Já era noite. As várias lojas daquela longa e estranha avenida cerravam as suas portas. Atravessei a rua e caminhei em direção ao Grande porto comercial que separava mar e terra e continuei a caminhada. Várias pessoas pelas calçadas. Algumas passavam por mim apressadas, outras esperavam calmamente nos pontos de ônibus. Voltavam para as suas casas. Eu admirava todas elas. Não perdiam tempo com esses tipos de questões. Pareciam saber para onde ir, enquanto os meus pés caminhavam vacilantes sem ter aonde chegar. 

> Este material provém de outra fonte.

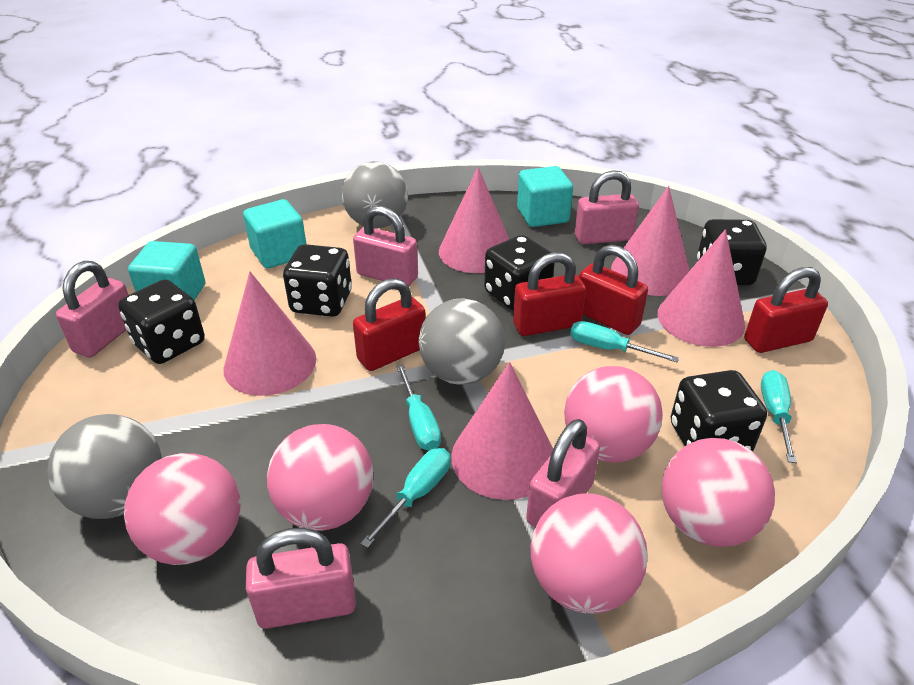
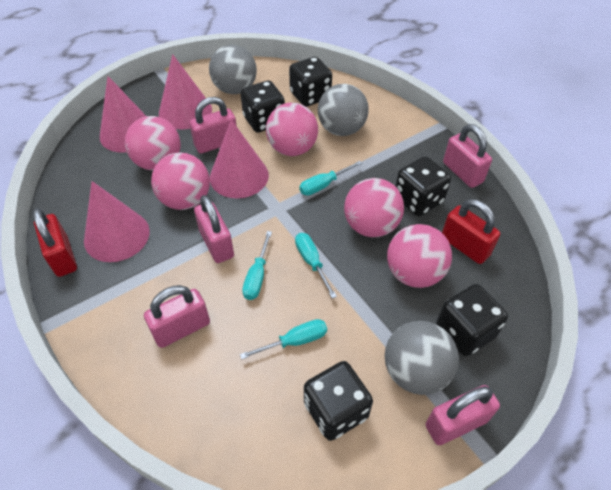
pink cone: [223,272,316,396] [439,167,509,273] [451,362,553,500] [611,186,690,296] [658,229,745,347] = 5 -> [84,181,150,262] [100,76,146,152] [159,54,212,130] [210,120,269,198] = 4
red padlock: [353,278,426,371] [513,252,586,336] [579,245,648,335] [744,267,828,353] = 4 -> [33,208,77,277] [442,199,501,264] = 2
turquoise cube: [128,241,205,300] [243,199,306,269] [517,166,573,227] = 3 -> none = 0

Eu já tinha caminhado por quase uma hora, o frio noturno se intensificou por causa da proximidade do mar. Um vento salubre fez os pelos se arrepiarem, fazendo-me contrair os músculos na ânsia de calor. Saí daquela rua que beirava o mar e rumei em direção a uma placa que dizia Praça Costa Pereira. Percebi que alguns moradores de rua ocupavam o lugar matando o tempo que tinham de sobra. Eram homens e mulheres sentados pelos vários bancos daquele lugar. Alguns provavam uma espécie de solvente. Embebiam um pequeno pedaço de pano e inalavam perdendo a noção da realidade. Outros bebiam e mexiam com os passantes. Ignoravam o status de desabrigado que carregavam. Não demonstravam tristeza diante das intempéries da vida. Apenas sorriam e aproveitavam o próximo trago. 
Sentado, olhando para um salgueiro que derramava as suas tranças, o vento litorâneo se intensificou. Esfreguei as mãos pondo-as no bolso da calça. Senti que, além delas, algo ocupava aquele espaço. Retirei o conteúdo e percebi que se tratava de um endereço grafado com caneta de tinta vermelha. O escarlate daquele fragmento de papel encheu-me de esperança. Eu tinha encontrado a primeira pista de um passado obscuro. Era o alento que me faltava. Se eu soubesse o que viria, permaneceria na praça com os ignorados. O que pareceu ser a luz no fim do túnel era somente o prenúncio da maldição que me acompanha. 



Nota do autor: Não sou daltônico (risos). Eu esqueci as minhas canetas na escola, por isso a caneta preta.